The vehicle in the incident was described as a gold or beige sedan similar to a Toyota Corolla, and the driver as an elderly white man with gray hair.

Smith was identified as a suspect in the incident Saturday morning after another bicyclist, Sonoma County resident Rosa Zoia, came forward regarding an incident that occurred in October of 2011.

Zoia told police that while riding her bicycle on Pythian Road in Oakmont, she was yelled at by an older white male adult in a vehicle similar to the vehicle description in the recent incident, Fraga said.

The driver said something to the effect that Zoia was too young to be in Oakmont, and continued to yell and rage when she tried to engage him in a conversation.

The man was forced to drive away when another vehicle came up behind him at a four-way stop. Zoia contacted the police, but no crime had occurred at the time.

This morning, however, she was able to give police the license plate number of that driver, and detectives tracked it to Smith.

The victim in the recent incident identified Smith as the assailant in a lineup, and detectives obtained a warrant for Smith's home on Valley Oaks Drive.

Smith's gold 1997 Toyota Avalon sedan was later found to have damage to the passenger side mirror as well as debris from driving on the golf course stuck to its undercarriage, Fraga said.

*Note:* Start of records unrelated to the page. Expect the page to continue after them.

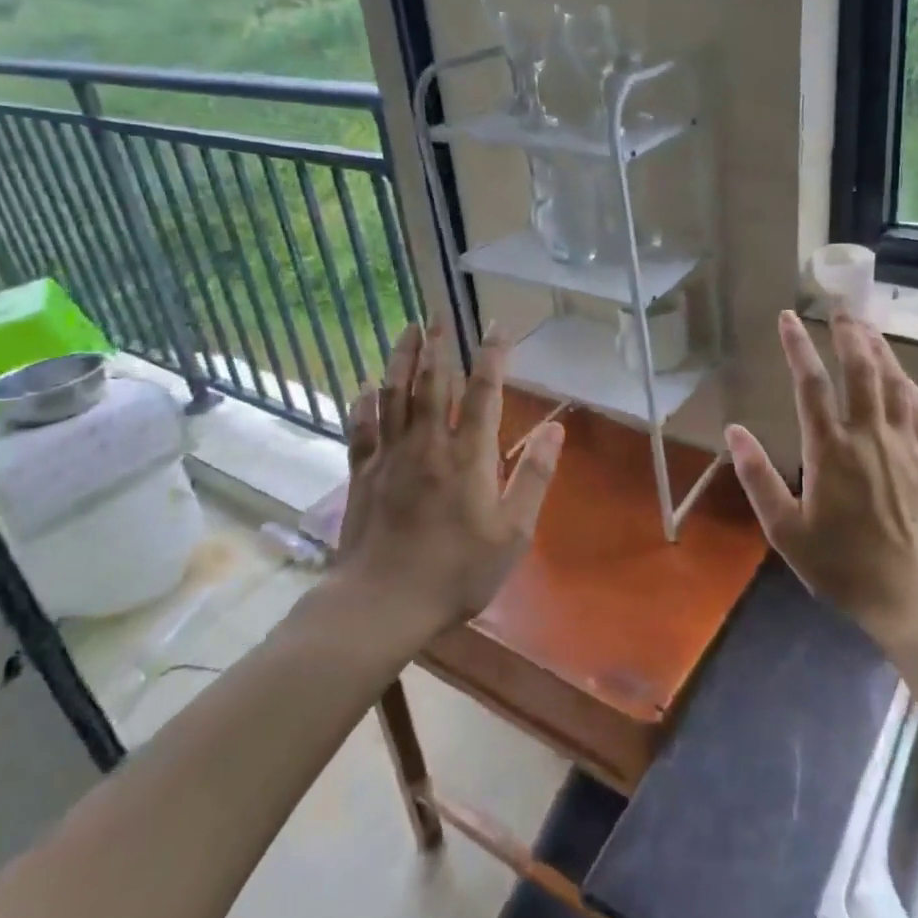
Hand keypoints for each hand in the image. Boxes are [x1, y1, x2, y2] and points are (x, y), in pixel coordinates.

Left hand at [332, 319, 563, 633]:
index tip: (495, 326)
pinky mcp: (362, 475)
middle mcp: (427, 444)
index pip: (483, 392)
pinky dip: (363, 405)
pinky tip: (364, 389)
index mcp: (468, 456)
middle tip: (438, 313)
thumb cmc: (457, 571)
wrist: (383, 603)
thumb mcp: (513, 532)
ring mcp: (390, 457)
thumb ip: (535, 476)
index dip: (491, 357)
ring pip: (394, 395)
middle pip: (432, 383)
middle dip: (438, 345)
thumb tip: (555, 428)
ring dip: (401, 359)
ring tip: (407, 330)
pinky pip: (361, 430)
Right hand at [725, 311, 917, 641]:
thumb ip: (757, 478)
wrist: (916, 596)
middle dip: (848, 331)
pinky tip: (901, 374)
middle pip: (860, 368)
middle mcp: (869, 434)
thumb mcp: (786, 531)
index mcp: (830, 449)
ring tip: (867, 325)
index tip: (789, 317)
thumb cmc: (843, 566)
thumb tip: (733, 431)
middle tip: (839, 306)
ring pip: (893, 380)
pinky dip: (907, 380)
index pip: (810, 383)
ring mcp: (905, 443)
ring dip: (879, 347)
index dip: (798, 345)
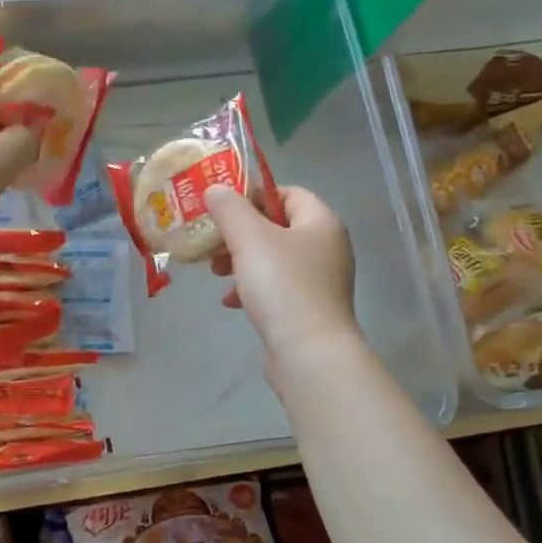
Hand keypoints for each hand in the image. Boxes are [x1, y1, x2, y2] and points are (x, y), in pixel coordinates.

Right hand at [206, 184, 361, 364]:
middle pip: (278, 227)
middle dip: (241, 234)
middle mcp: (327, 248)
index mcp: (321, 223)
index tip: (223, 208)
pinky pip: (278, 288)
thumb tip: (216, 189)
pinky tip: (232, 302)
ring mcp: (321, 281)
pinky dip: (253, 289)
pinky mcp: (310, 310)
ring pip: (274, 259)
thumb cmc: (282, 286)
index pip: (289, 192)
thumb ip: (230, 209)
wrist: (309, 352)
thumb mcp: (249, 238)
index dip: (255, 194)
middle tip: (214, 244)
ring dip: (242, 262)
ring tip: (217, 274)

Anyone with further information on this case is asked to call Santa Rosa police at (707) 543-3590.


----------



## Dr_John (Oct 11, 2005)

Wow...nice going Rosa!



> assault with a deadly weapon and battery causing serious bodily injury


 Perfect. Hope the jacka$$ spends the rest of his miserable life in the pokey.


----------



## Local Hero (Jul 8, 2010)

That old bugger is a menace.


----------



## johnny dollar (Jul 21, 2010)

You don't see peds kicking the walking stick out from under a senior because he's going too slow on the sidewalk.

That kook needs a bus pass. He clearly doesn't appreciate the privilege of a DL.


----------



## dmaciel (Oct 10, 2012)

It wasn't his first time to have a run in with a bicyclist. These people need to be taken off the road


----------